With all of the fixtures in a bathroom that utilize plumbing, there are plenty of ways for water to create havoc.
I’m sure you’re aware of this, but just in case: It’s important to note that if your bathroom plumbing currently has a visible leak, this needs to be repaired as soon as possible. Not doing so could lead to more than just cosmetic damage on your walls, floors, or ceiling. If the leak is left for long enough, floor joists and other structural members may begin to rot and deteriorate, this could eventually compromise the structure of your home.
But don’t panic just yet. Besides having leaks repaired when they occur, here are some ways to prevent leaks altogether.
- Check your toilet. Does your toilet rock when you sit on it or move when you try to push it? Your toilet has bolts on both sides of its base, these should be tightened to firmly secure it to the floor. Why? Between your toilet and the plumbing below, there is a wax ring that seals the area and prevents leaks. If your toilet is loose, the movement of it can deform this wax ring, making it ineffective. If that happens, you may see stains on the ceiling below or water/discoloration on the floor next to the toilet. If left unchecked, this can compromise the floor in the area around the toilet, not to mention this is used toilet water, which is obviously unsanitary.

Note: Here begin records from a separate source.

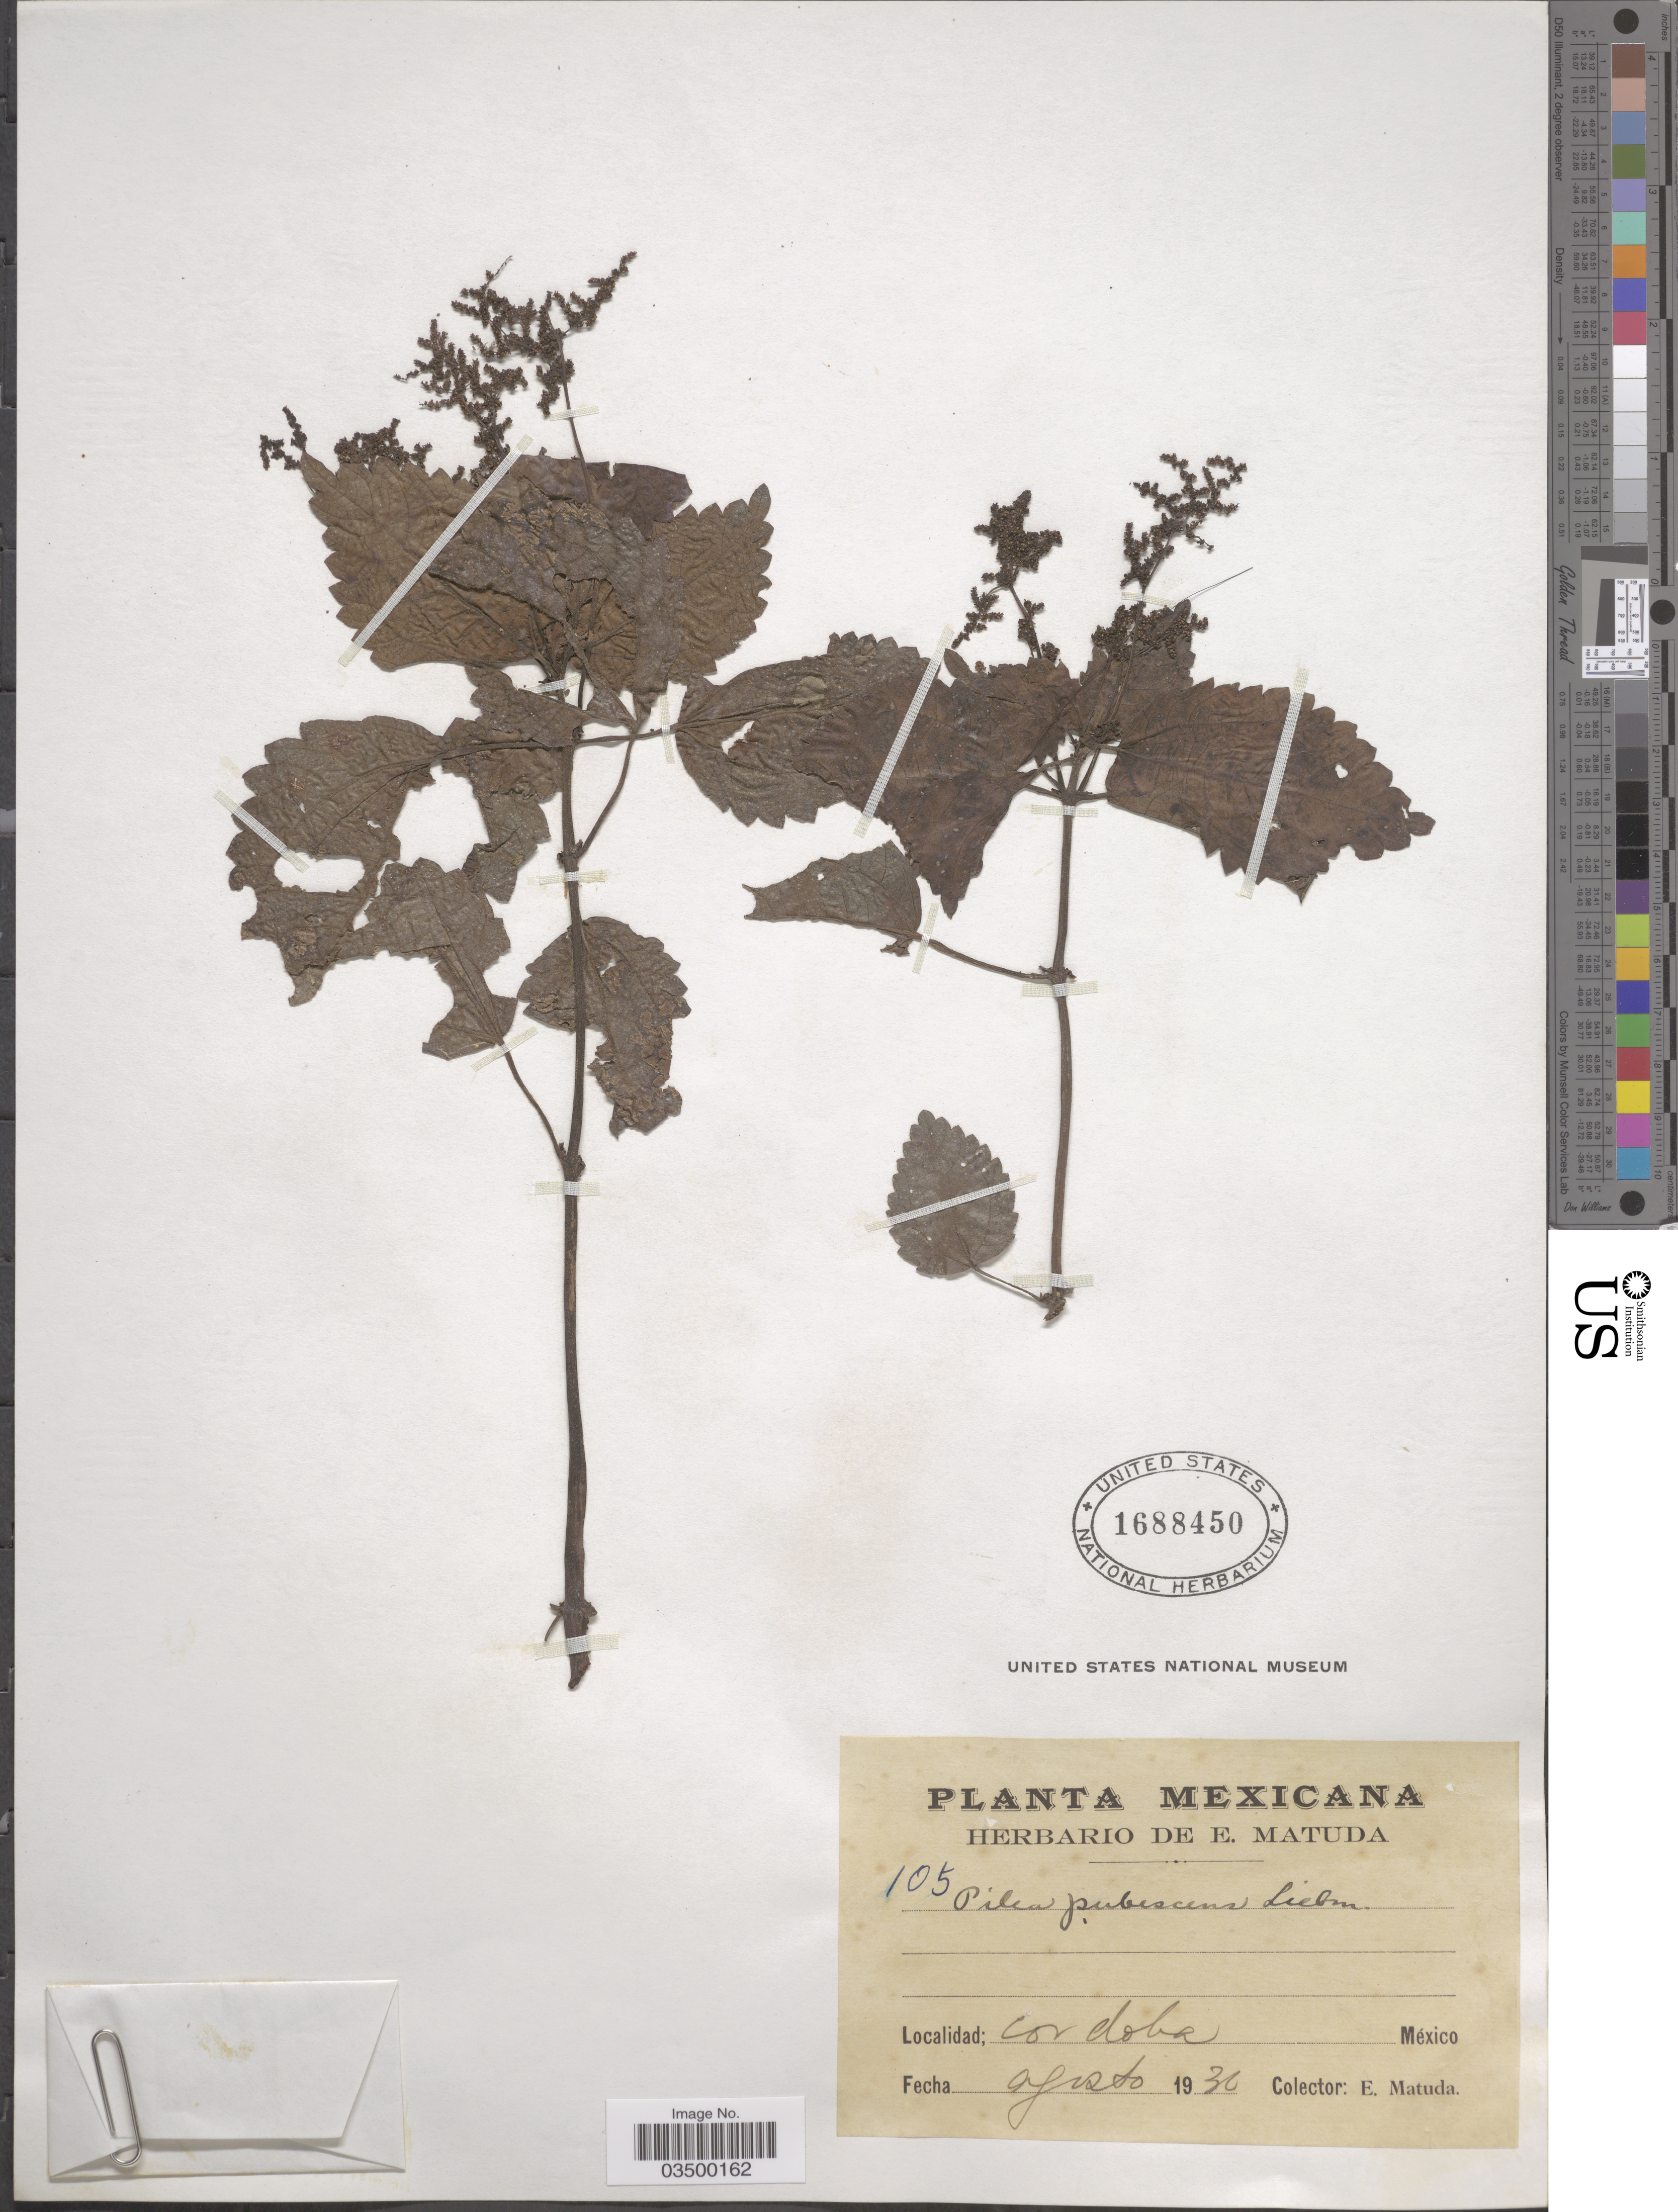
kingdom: Plantae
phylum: Tracheophyta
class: Magnoliopsida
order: Rosales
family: Urticaceae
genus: Pilea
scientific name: Pilea pubescens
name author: Liebm.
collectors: E. Matuda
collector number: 105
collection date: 1936-08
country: Mexico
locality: Cordoba.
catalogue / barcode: US 1688450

- How does your caulk look? Caulk should be present between your bathtub or shower pan and the enclosure. And gaps or cracks in the caulk, leave an area for water to get behind and damage the wall. Additionally, if you see staining from mildew/mold behind the caulk, this indicates the water is getting behind it, whether you are able to see the gap or not. Luckily, recaulking is a fairly easy process, just remember to remove the old caulk first.
- Check your under sink cabinet. If you have a cabinet under the sink, its a good idea to check every so often to make sure none of the pipes it houses are leaking. If anything is amiss, have it taken care of right away. While this is less likely to lead to structural damage, it will definitely damage the cabinet itself and possibly the items contained in it.
- What about excess humidity? Ideally, your bathroom should have an exhaust fan to deal with excess moisture that can lead to issues with mold and mildew, but many older homes do not have these installed. If you’re noticing condensation on your walls and windows after showering, consider leaving the window or door to the bathroom open during and after showering. In addition, wipe down the affected surfaces to prevent the condensation from evaporating and further increasing the humidity. If you’re having these issues even with an exhaust fan, it’s a good idea to have the fan serviced to make sure it’s functioning and installed correctly.
Use these tips to keep water where it belongs and out of your home’s structural members!